Hongkong: Anhaltende Proteste stoßen auf vermehrte Polizeigewalt

Hongkong: Proteste gegen Polizeivorwürfe über "Laserwaffen", am 6. August 2019. Bild: Studio Incendo/CC BY 2.0

Nach Polizeigewalt Flughafen von Demonstranten lahm gelegt. Beijing verschärft die Tonlage

Der folgende Beitrag ist vor 2021 erschienen. Unsere Redaktion hat seither ein neues Leitbild und redaktionelle Standards. Weitere Informationen finden Sie hier.

In der autonomen chinesischen Sonderverwaltungszone Hongkong ist es am Wochenende zu schweren Zusammenstößen zwischen Demonstranten und der Polizei gekommen. Am heutigen Dienstag wurde der Flughafen der Metropole, der als einer der weltweit meist frequentierten gilt, am sechsten Tag in Folge durch Sitzstreiks blockiert, wie die Hong Kong Free Press berichtet. Am Montag waren gemäß einer Meldung der Nachrichtenagentur Xinhua alle ein- und ausgehenden Flüge gestrichen worden.

Die 7,4-Millionen-Stadt ist seit Wochen wegen eines Gesetzentwurfes in Aufruhr, der die Auslieferung an die benachbarte Volksrepublik erheblich erleichtern würde. Die Stadtregierung hat inzwischen Diskussion und Abstimmung über ihren Vorschlag im Legco, dem Stadtparlament, zurückgestellt, was den Demonstranten jedoch nicht reicht. Sie fordern den Rücktritt der als Hardlinerin bekannten Regierungschefin Carry Lam und den vollständigen Rückzug des Gesetzentwurfs.

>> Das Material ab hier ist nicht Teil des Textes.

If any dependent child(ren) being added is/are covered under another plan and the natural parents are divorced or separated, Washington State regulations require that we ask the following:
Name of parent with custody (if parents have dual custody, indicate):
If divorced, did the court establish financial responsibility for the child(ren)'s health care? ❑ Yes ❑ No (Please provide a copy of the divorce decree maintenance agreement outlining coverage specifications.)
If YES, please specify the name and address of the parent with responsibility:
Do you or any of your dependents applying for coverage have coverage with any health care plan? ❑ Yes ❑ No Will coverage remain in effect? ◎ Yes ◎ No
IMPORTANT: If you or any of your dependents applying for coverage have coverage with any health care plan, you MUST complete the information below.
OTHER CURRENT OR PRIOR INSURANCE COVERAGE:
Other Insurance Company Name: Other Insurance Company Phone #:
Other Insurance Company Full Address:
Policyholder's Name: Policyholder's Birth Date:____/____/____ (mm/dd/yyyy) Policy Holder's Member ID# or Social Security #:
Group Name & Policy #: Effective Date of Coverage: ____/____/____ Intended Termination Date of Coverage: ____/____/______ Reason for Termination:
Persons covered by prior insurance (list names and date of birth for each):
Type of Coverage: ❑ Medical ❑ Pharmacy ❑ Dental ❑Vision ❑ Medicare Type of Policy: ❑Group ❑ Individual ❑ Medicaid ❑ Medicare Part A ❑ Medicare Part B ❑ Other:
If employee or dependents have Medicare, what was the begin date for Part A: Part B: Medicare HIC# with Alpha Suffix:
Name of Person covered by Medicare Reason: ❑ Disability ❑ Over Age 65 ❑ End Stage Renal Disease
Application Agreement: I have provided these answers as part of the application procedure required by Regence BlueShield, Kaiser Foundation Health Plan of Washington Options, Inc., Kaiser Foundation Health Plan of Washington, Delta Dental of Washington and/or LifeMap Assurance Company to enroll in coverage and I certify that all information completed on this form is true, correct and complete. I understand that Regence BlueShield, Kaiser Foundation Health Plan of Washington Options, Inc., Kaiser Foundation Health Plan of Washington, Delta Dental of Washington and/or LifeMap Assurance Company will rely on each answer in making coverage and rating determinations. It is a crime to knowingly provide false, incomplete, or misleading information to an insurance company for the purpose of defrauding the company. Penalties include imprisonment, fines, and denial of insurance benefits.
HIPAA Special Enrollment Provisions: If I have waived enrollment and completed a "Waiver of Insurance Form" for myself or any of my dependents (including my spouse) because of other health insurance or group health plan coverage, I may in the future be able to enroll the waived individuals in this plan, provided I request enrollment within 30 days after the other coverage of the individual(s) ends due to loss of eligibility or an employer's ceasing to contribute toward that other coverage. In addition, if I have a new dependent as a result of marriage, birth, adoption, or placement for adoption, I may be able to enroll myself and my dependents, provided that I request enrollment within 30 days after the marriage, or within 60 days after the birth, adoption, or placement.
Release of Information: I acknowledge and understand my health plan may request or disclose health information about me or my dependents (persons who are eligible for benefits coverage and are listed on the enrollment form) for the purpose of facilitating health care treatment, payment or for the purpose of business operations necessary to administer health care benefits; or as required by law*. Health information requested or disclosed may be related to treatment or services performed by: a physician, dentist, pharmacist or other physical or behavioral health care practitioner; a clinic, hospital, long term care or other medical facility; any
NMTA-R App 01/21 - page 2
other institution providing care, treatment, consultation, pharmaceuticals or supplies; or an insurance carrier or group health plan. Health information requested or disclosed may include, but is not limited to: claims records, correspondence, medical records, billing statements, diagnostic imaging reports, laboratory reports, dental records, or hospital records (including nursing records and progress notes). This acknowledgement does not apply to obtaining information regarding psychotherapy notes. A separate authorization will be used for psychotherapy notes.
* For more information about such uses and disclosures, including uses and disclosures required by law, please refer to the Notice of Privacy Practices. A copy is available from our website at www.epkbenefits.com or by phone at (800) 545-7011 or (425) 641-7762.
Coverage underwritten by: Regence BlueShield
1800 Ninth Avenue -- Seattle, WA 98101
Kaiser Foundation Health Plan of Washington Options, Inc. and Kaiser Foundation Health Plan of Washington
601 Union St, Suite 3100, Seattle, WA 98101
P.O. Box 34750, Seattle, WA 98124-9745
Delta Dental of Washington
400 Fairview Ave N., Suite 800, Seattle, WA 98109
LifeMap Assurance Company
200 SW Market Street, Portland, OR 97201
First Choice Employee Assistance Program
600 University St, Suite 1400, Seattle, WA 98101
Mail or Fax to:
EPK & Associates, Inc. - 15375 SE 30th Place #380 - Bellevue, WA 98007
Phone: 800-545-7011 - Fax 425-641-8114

Der Protest am Flughafen hatte am Montag das Motto "Auge um Auge", schreibt Asia Times Online. Das war die Antwort der rund 5.000 Teilnehmer auf einen Vorfall am Sonntagabend, bei dem einer Frau von einem Polizisten auf kurzer Distanz mit einem Gummigeschoss ins rechte Auge geschossen wurde.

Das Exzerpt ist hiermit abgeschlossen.